さらに、季節的な気象要因もあるのかもしれない。次の図で2012/10以降の0.002μSv/h以上の差の累積値が急激に増加しているが、その下の図で見ると、実測値と減衰後の理論値との乖離幅は広がっていない。プルームが到来しても何も残さずに通過してしまえば、その後の空間線量率のベースに影響を与えることはない。西風が強く、雨の少ない秋から冬にかけてはプルームが滞留しにくいとも考えられる。

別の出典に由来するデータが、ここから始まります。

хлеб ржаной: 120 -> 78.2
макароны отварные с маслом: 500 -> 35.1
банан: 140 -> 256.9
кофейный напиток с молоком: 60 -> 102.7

いずれにしても、空間線量率の一時的な上昇と、実測値と減衰後理論値との乖離幅の拡大との間には、一義的とは言えないが、関係は認められる。

放射性物質の追加的降下沈着の見解を補強するため、空間線量率実測値と減衰後理論値との乖離幅と千葉市南部浄化センターの汚泥焼却灰のセシウム濃度との関係を見ておこう。ここでは、実測値と減衰後理論値との乖離幅の拡大と汚泥焼却灰セシウム濃度の上昇とがタイミング的に一致する。

そして、2012/9以降は、汚泥焼却灰のセシウム濃度は低下しているが、上昇前の水準とほぼ同じで推移しているから、追加的なセシウムの降下がなければ減衰によりもっと低下しているはずだから、量は少なくなっていても降下はあると推定される。同じ時期に、空間線量率実測値と減衰後理論値との乖離幅があまり広がらないことも降下量の減少によると考えれば整合性を持つ。


放射性物質の追加的降下について何を指標とすべきかは、いろいろな要因が複合的に作用して難しいが、空間線量率実測値と減衰後理論値との乖離幅の拡大や汚泥焼却灰のセシウム濃度の上昇は、追加的な放射性物質の降下沈着によって生じた結果であることは間違いない。現にプルームが到来して何も残さずに去るなどということは考えられない。

今なおプルームの襲来が続いていることにかんがみれば、関東の放射能がこの先上がることも大いにありうると考えるべきだ。そして、そんな環境で内部被曝を回避しつつ暮らし、子どもを育てていくのは、気の遠くなるような果てしない旅のように思えてくる。